Still Awaiting China Surprises From Leaked U.S. Cables

The leaked U.S. State Department cables published by WikiLeaks so far, at least those concerning China that we have seen coming from the U.S. embassy in Beijing, are mostly the diplomatic equivalent of sales-call reports: Mr X said A; Mr Y said Mr Z told him B and so on. As such many are mundane reportage of officials, advisors and academics who know they are talking to American officials, even if they may have thought at the time they were speaking in private.

Much of it is on the same level of observation that we read in the serious broadsheets attributed to unnamed government officials, except the diplomats name their sources, which provides some prurient interest. That is one reason that there are no great surprises to date. Another is that it takes a sharp pen to break out of the standard format cables follow, though these cables are refreshingly free of the polysyllabic obscurantism that wrings any meaning from most public statements by diplomats. English is, it happily turns out, the first language of U.S. senior officials after all.

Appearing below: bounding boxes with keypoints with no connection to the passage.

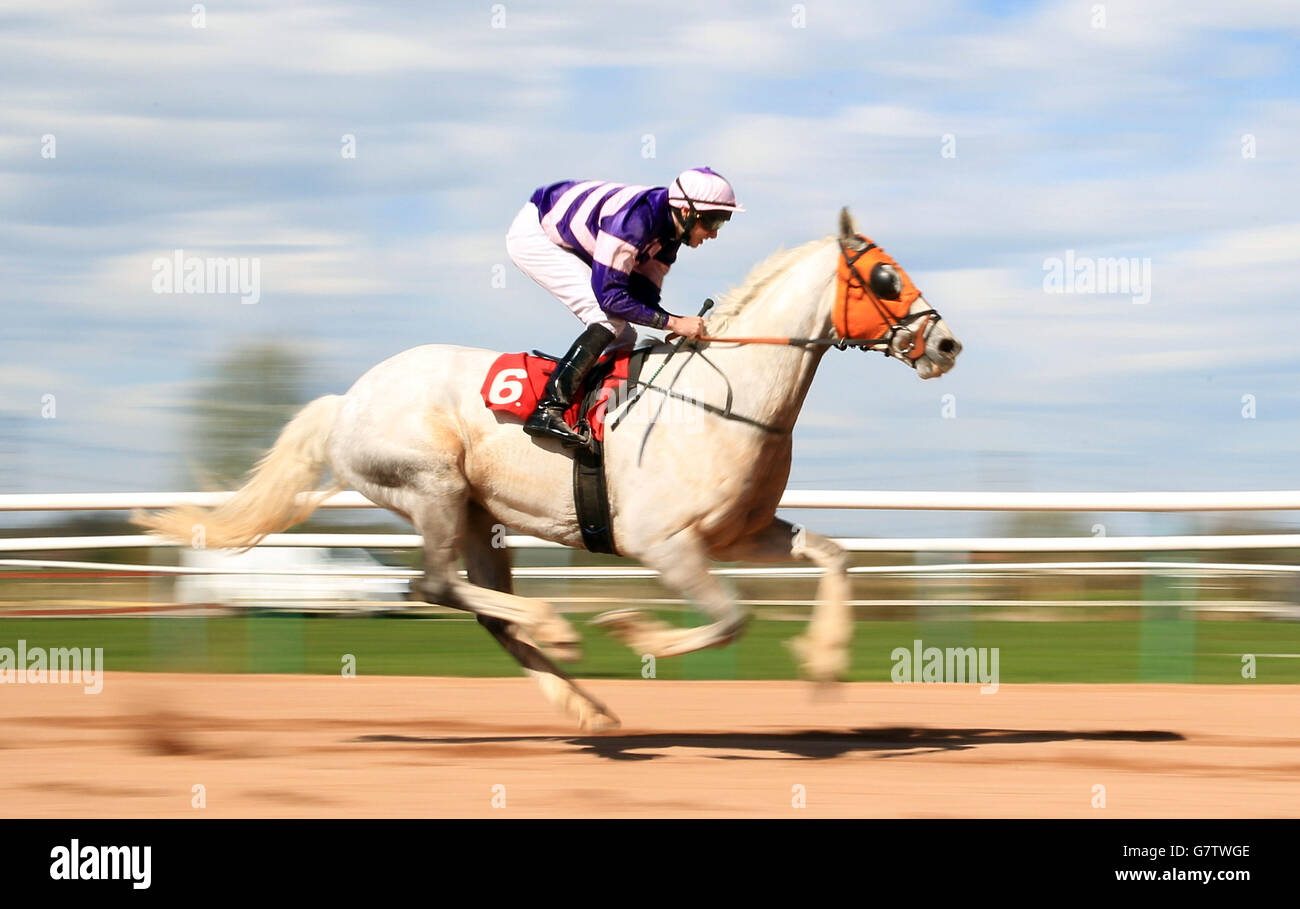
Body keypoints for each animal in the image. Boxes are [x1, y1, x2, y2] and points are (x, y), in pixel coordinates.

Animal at [134, 209, 967, 728]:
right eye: (886, 277)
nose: (946, 343)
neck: (724, 399)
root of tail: (348, 400)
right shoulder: (664, 544)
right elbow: (731, 618)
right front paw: (632, 629)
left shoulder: (743, 534)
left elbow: (835, 554)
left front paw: (824, 659)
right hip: (432, 487)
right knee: (434, 585)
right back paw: (558, 629)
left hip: (480, 517)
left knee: (479, 608)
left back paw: (586, 706)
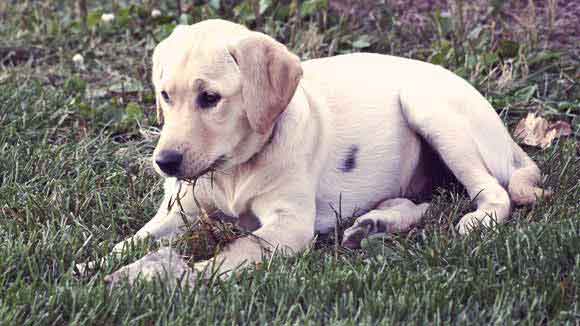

Such communications are the string — hundreds of thousands of pieces of it — from which foreign ministries and security advisors form their analyses and create their policies. We have only a few pieces of that string so far that relate to Sino-American relations, all of it a year or more old, and most of it about Iran and North Korea. They do underline how much common cause Beijing and Washington have in keeping two volatile areas of the world from getting “out of control” through the acquisition of nuclear weapons, how much Beijing wants Washington to take the lead in bilateral talks with both Pyongyang and Teheran to bring them into international six-party talks to stop nuclear proliferation, how much more patient Beijing is than Washington with the diplomatic process and how much less faith Beijing has in the effectiveness of sanctions and how much more it has in the benefits of rewarding Teheran and Pyongyang for good behavior.

As we noted yesterday, our eye was caught by some assertions that Beijing’s support for Teheran wasn’t unconditional, and that it had told the Iranians that progress on the nuclear anti-proliferation talks would make continuing Chinese investment in Iran’s energy sector more likely. We wonder if future leaked cables, if published (there are more than 3,000 on China to come), will reveal the same attitude towards Pyongyang, as we believe has been happening. Most of all we are waiting to read cable traffic on the issues that get to the heart of Sino-American relations — regional defense and security and the handling of the global financial crisis and the associated macroeconomic imbalances, trade and currency issues.